> **ASSIGNED TASK A**
Answer these about the FASTCUDA text:
(i) What provides the processing power and logic capacity to implement and execute both parts of the code?
(ii) Which core executes threads that belong to the same CUDA thread-block?
(iii) Which memory can any thread access?

> **EXERCISE TEXT**
=== Section Start ===
The FASTCUDA toolset splits, with minimal user intervention, application's code into two parts: one that is compiled and executed as parallel software on an embedded multi-core, and another consisting of multiple special-purpose accelerators that are synthesized and implemented in hardware. A last generation low power FPGA provides the processing power and the logic capacity to implement and execute both parts.

In particular, FASTCUDA is a design methodology and accompanying toolset that allows CUDA programs to be executed efficiently on a shared memory, multi-core CPU communicating with an FPGA-based accelerator. A multi-core processor, consisting of multiple embedded cores (configurable small processors), is used so as to run the host program serially and the SW CUDA kernels in parallel. Threads belonging to the same CUDA thread-block are executed by the same core. The HW CUDA kernels are partitioned into thread-blocks, and synthesized and implemented inside an “Accelerator” block. Each thread-block has a local private memory while the global shared memory can be accessed by any thread following the philosophy of the CUDA model.
=== Section End ===
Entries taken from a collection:
=== Section Start ===
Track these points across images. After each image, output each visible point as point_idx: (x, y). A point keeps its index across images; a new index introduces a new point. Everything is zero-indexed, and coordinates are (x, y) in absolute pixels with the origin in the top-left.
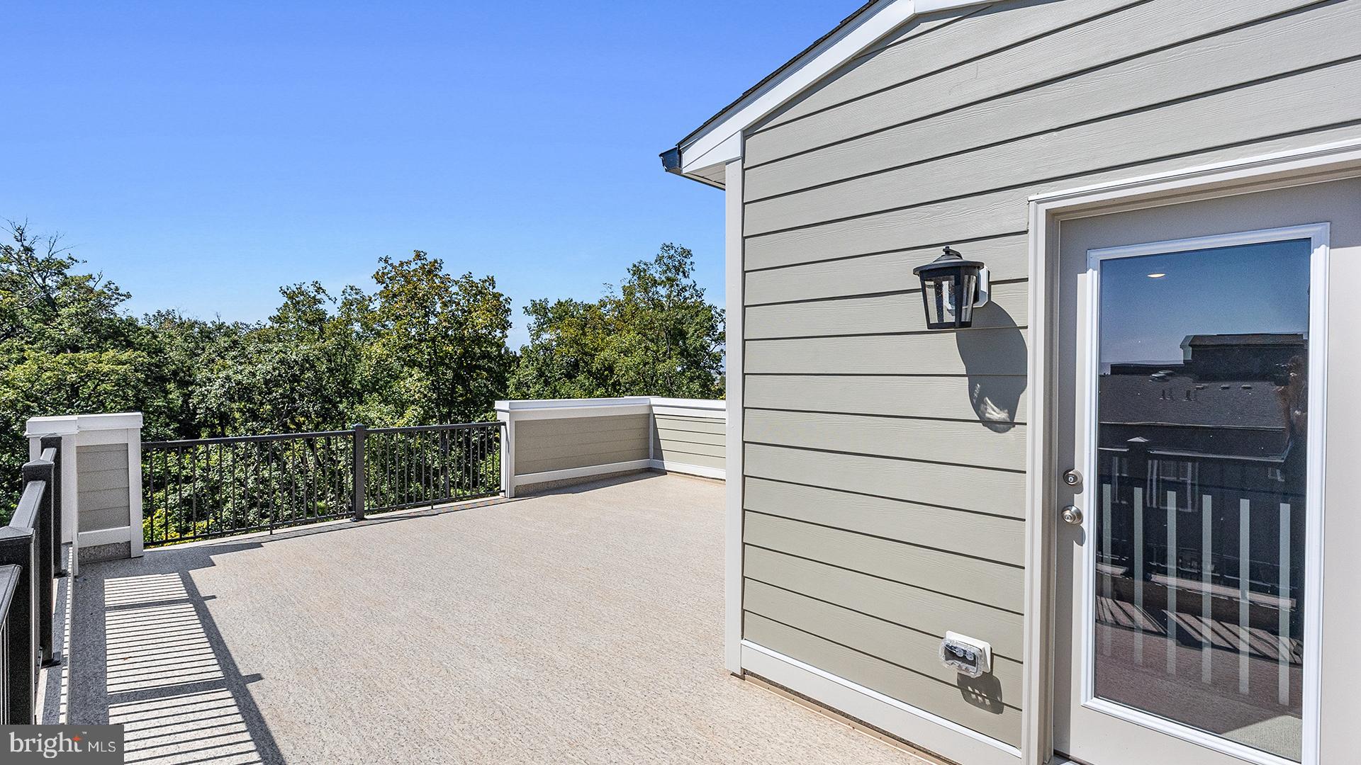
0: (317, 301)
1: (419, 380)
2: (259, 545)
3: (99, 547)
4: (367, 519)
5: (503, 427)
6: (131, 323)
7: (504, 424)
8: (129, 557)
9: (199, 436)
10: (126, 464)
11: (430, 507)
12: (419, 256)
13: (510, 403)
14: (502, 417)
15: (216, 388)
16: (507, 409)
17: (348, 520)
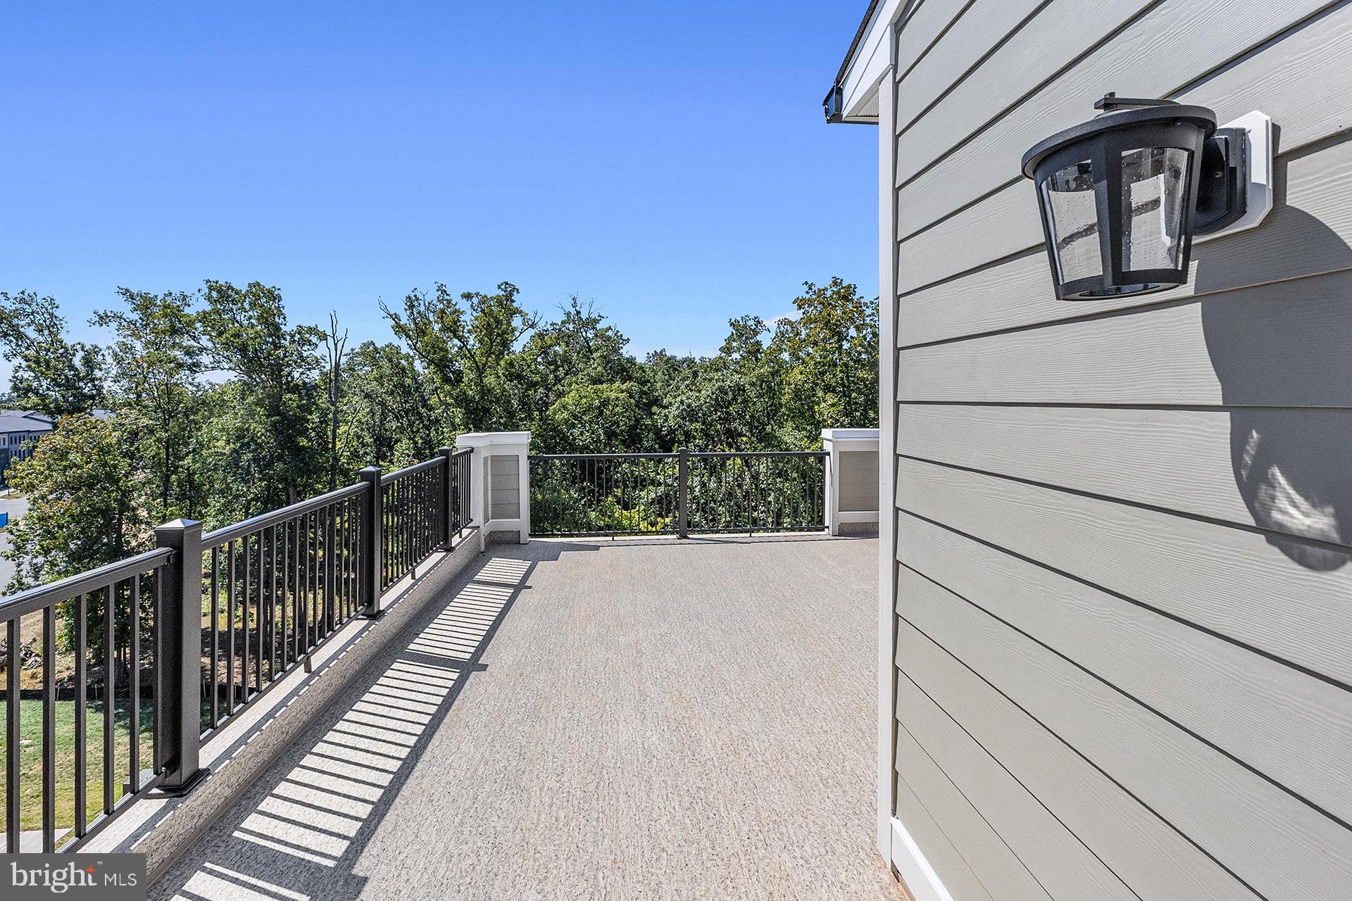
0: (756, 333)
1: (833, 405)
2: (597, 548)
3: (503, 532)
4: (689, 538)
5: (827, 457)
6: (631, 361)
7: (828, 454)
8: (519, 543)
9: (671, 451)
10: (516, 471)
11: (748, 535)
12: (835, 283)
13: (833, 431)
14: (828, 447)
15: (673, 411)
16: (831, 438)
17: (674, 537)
=== Section End ===
> **ASSIGNED TASK B**
Update the rows, covering everything from the first row down to the line containing "10: (126, 464)", both ends included, by replacing "zero-indexed" with "0-indexed" and keeping all else unchanged. Return only those lines, and please leave the pictures out.

> **EXPECTED OUTPUT A**
(i) A last generation low power FPGA.
(ii) The same core.
(iii) The global shared memory.

> **EXPECTED OUTPUT B**
Track these points across images. After each image, output each visible point as point_idx: (x, y). A point keeps its index across images; a new index introduces a new point. Everything is 0-indexed, and coordinates are (x, y) in absolute pixels with the origin in the top-left.
0: (317, 301)
1: (419, 380)
2: (259, 545)
3: (99, 547)
4: (367, 519)
5: (503, 427)
6: (131, 323)
7: (504, 424)
8: (129, 557)
9: (199, 436)
10: (126, 464)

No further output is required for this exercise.